## PASSAGE TO READ
>>
Effective preoperative teaching has a positive impact on the first 24 hours after surgery. If patients understand that they must perform respiratory exercises to prevent pneumonia; and that movement is imperative for preventing blood clots, encouraging circulation to the extremities, and keeping the lungs clear; they will be much more likely to perform these tasks. Understanding the need for movement and respiratory exercises also underscores the importance of keeping pain under control.

Respiratory exercises (coughing, deep breathing, and incentive spirometry) should be done every two hours. The patient should be turned every two hours, and should at least be sitting on the edge of the bed by eight hours after surgery, unless contraindicated (e.g., after hip replacement). Patients who are not able to sit up in bed due to their surgery will have sequential compression devices on their legs until they are able to move about. These are stockings that inflate with air in order to simulate the effect of walking on the calf muscles, and return blood to the heart.
<<
## EXCERPTED DATA
>>
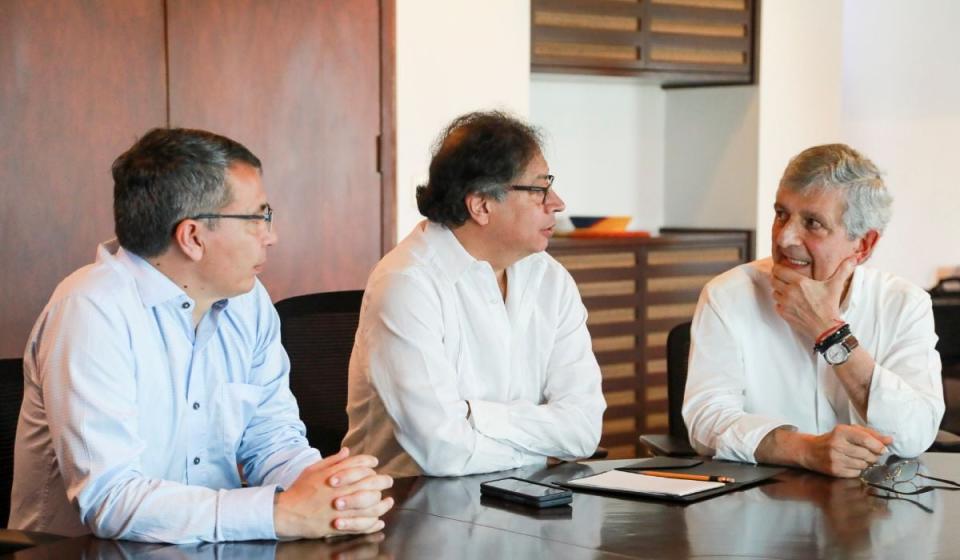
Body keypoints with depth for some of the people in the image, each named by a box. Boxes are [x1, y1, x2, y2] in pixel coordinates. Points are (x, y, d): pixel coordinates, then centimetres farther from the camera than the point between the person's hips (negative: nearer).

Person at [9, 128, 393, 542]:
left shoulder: (249, 301, 3)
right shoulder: (91, 311, -17)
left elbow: (271, 438, 6)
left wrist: (326, 489, -16)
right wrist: (283, 513, -27)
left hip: (214, 545, 5)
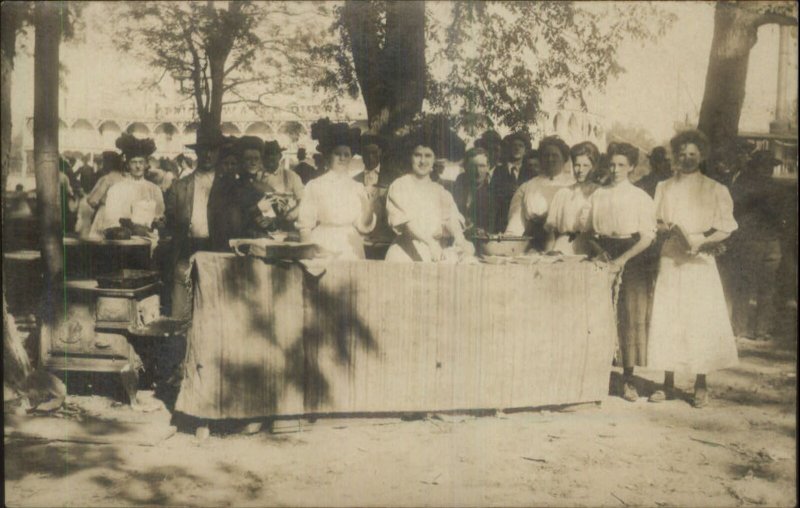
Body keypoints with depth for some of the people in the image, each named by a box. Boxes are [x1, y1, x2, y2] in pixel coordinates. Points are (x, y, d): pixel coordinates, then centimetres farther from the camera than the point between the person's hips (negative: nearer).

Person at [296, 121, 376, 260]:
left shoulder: (358, 188, 4)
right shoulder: (315, 186, -2)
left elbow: (363, 227, 1)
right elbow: (305, 226, -1)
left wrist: (368, 208, -15)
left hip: (352, 253, 2)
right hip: (323, 252, -2)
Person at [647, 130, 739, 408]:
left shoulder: (715, 190, 4)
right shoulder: (664, 188, 14)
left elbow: (726, 229, -2)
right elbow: (654, 222, 11)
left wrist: (701, 241, -17)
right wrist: (667, 227, -9)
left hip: (700, 262, -2)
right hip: (670, 260, 3)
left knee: (701, 320, -4)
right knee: (666, 318, 0)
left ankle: (700, 384, 5)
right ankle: (668, 381, 8)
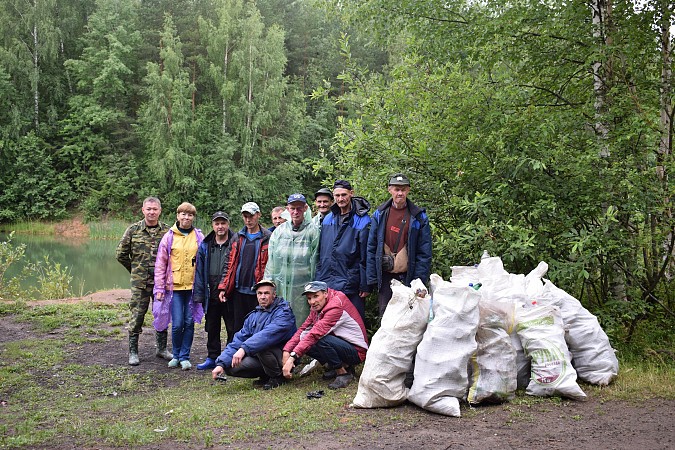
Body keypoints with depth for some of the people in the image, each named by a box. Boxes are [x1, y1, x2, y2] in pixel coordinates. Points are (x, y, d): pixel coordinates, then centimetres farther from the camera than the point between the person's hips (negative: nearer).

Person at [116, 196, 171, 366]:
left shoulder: (167, 231, 1)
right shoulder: (133, 230, -2)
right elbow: (121, 254, 6)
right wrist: (135, 269, 8)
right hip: (140, 282, -2)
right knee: (137, 316, 2)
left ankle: (161, 349, 26)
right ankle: (133, 352, 15)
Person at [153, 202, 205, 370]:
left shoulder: (199, 236, 5)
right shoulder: (169, 236, 3)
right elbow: (160, 263, 5)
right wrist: (159, 288, 1)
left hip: (193, 286, 1)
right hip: (174, 286, -1)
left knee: (189, 323, 5)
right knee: (177, 324, -3)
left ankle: (184, 357, 16)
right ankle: (176, 355, 18)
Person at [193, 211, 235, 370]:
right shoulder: (205, 246, 9)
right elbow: (199, 271, 9)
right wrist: (199, 294, 3)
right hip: (211, 295, 4)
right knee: (212, 329, 13)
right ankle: (212, 358, 24)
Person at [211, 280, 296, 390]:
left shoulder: (283, 312, -13)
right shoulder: (253, 316, 10)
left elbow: (269, 334, -31)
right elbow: (239, 339, 2)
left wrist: (244, 348, -41)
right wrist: (221, 364, -11)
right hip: (260, 357, 7)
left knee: (261, 347, -34)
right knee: (230, 367, -10)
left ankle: (277, 377, -8)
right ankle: (266, 376, 9)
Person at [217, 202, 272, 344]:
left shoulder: (268, 238, -1)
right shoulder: (238, 237, 13)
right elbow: (230, 264, 14)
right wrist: (223, 287, 7)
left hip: (258, 293, -4)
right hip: (238, 291, 4)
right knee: (236, 329, 9)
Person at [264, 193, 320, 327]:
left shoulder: (313, 231, -2)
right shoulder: (279, 231, 11)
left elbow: (315, 261, -4)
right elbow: (271, 260, 13)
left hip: (303, 286, -4)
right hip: (280, 286, 4)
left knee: (301, 323, -1)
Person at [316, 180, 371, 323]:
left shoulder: (362, 221, -8)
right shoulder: (328, 219, 9)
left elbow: (366, 256, -10)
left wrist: (365, 286, -12)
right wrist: (318, 279, 12)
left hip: (350, 284, -5)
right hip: (326, 284, 5)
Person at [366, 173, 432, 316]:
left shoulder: (418, 217, -1)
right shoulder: (380, 214, 4)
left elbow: (425, 253, -2)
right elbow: (371, 248, 4)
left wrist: (419, 280, -9)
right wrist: (371, 278, -2)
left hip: (407, 276, -1)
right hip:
<<
## ACTIVITIES
1. Answer these from the passage on post-surgery care:
(a) On what period does effective preoperative teaching have a positive impact?
(b) How often should respiratory exercises be done?
(c) What effect do sequential compression devices simulate?
2. Reproduce everything in the passage on post-surgery care from "Effective preoperative teaching" down to "pain under control.".
3. Say whether each statement agrees with the passage on post-surgery care. Answer yes or no and quote the words that decide it.
(a) Unless it is contraindicated, the patient should be sitting on the edge of the bed by eight hours after surgery.
(b) Sequential compression devices are used only for patients after hip replacement.
(c) Movement helps keep the lungs clear.
The data is not needed for anything here.

## ANSWERS
1.
(a) The first 24 hours after surgery.
(b) Every two hours.
(c) The effect of walking on the calf muscles.

2.
Effective preoperative teaching has a positive impact on the first 24 hours after surgery. If patients understand that they must perform respiratory exercises to prevent pneumonia; and that movement is imperative for preventing blood clots, encouraging circulation to the extremities, and keeping the lungs clear; they will be much more likely to perform these tasks. Understanding the need for movement and respiratory exercises also underscores the importance of keeping pain under control.

3.
(a) Yes: "should at least be sitting on the edge of the bed by eight hours after surgery, unless contraindicated"
(b) No: "Patients who are not able to sit up in bed due to their surgery will have sequential compression devices on their legs until they are able to move about."
(c) Yes: "movement is imperative for preventing blood clots, encouraging circulation to the extremities, and keeping the lungs clear"